Supplied information |
= = = =
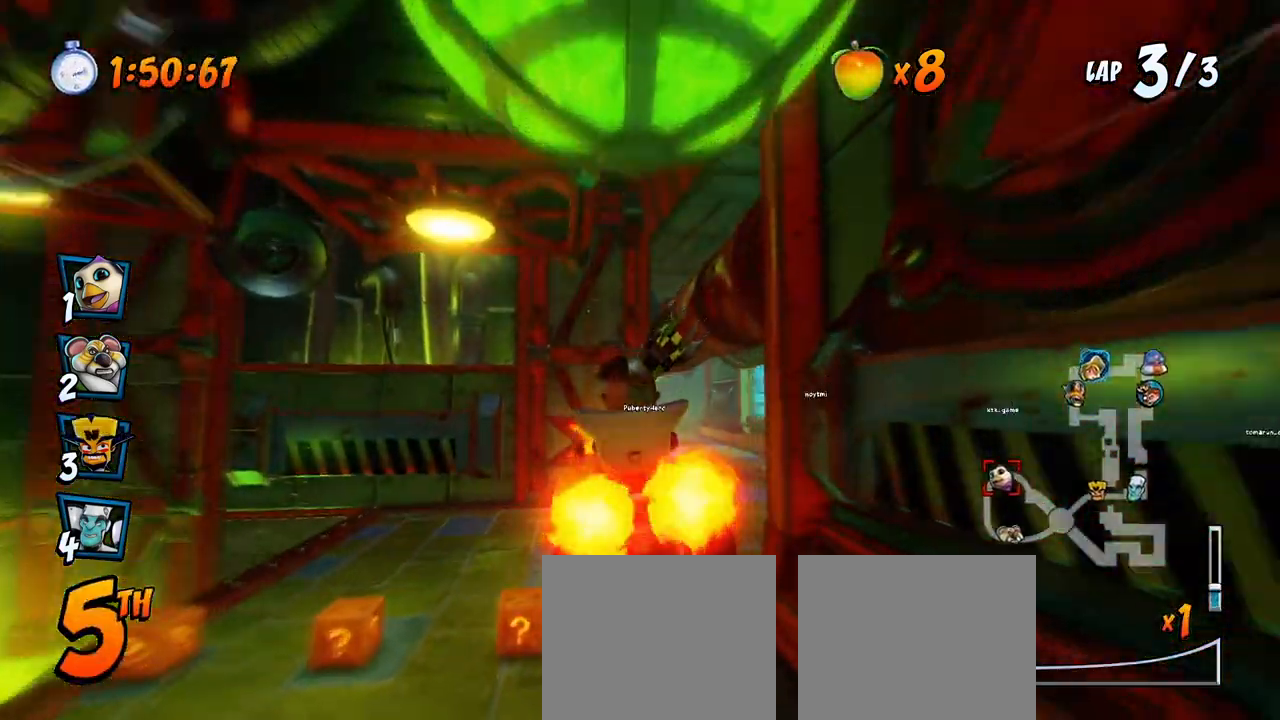
{"buttons": ["CROSS", "R2", "DPAD_RIGHT"], "left_stick": "center", "events": [[117, "DPAD_RIGHT", "up"], [250, "DPAD_LEFT", "down"], [350, "DPAD_UP", "down"], [367, "DPAD_LEFT", "up"], [367, "DPAD_RIGHT", "down"], [367, "DPAD_UP", "up"]]}
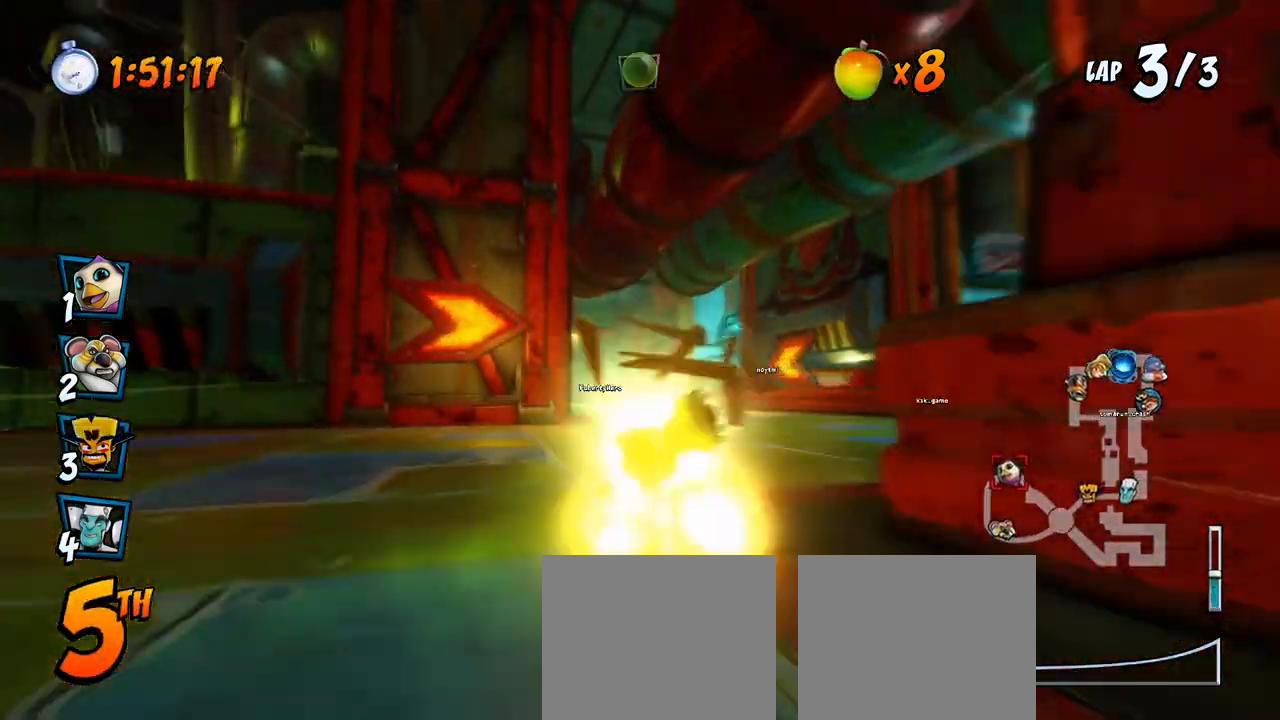
{"buttons": ["CROSS", "R2", "DPAD_RIGHT"], "left_stick": "center", "events": []}
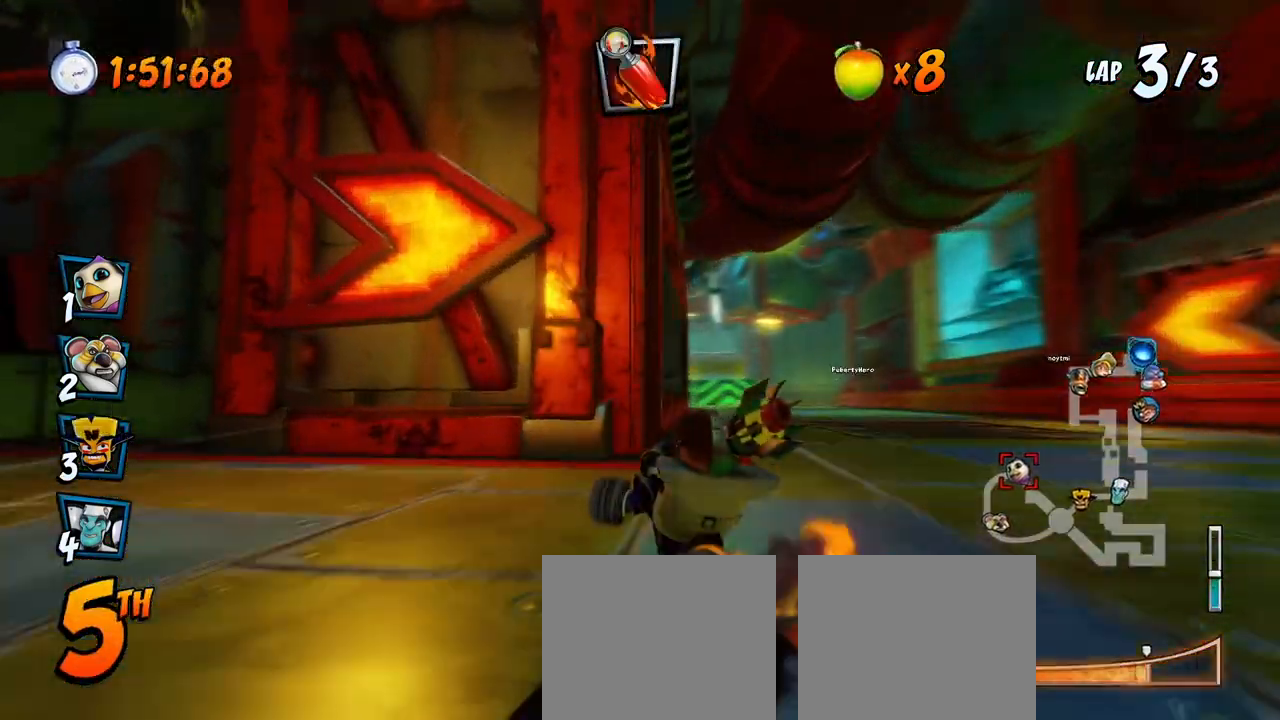
{"buttons": ["CROSS", "R2", "DPAD_RIGHT"], "left_stick": "center", "events": [[250, "L1", "down"], [400, "L1", "up"]]}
= = = =
Work to complete | Please ensure that the data above is repeated exactly, with no pictures in the copy.

Written solution |
{"buttons": ["CROSS", "R2", "DPAD_RIGHT"], "left_stick": "center", "events": [[117, "DPAD_RIGHT", "up"], [250, "DPAD_LEFT", "down"], [350, "DPAD_UP", "down"], [367, "DPAD_LEFT", "up"], [367, "DPAD_RIGHT", "down"], [367, "DPAD_UP", "up"]]}
{"buttons": ["CROSS", "R2", "DPAD_RIGHT"], "left_stick": "center", "events": []}
{"buttons": ["CROSS", "R2", "DPAD_RIGHT"], "left_stick": "center", "events": [[250, "L1", "down"], [400, "L1", "up"]]}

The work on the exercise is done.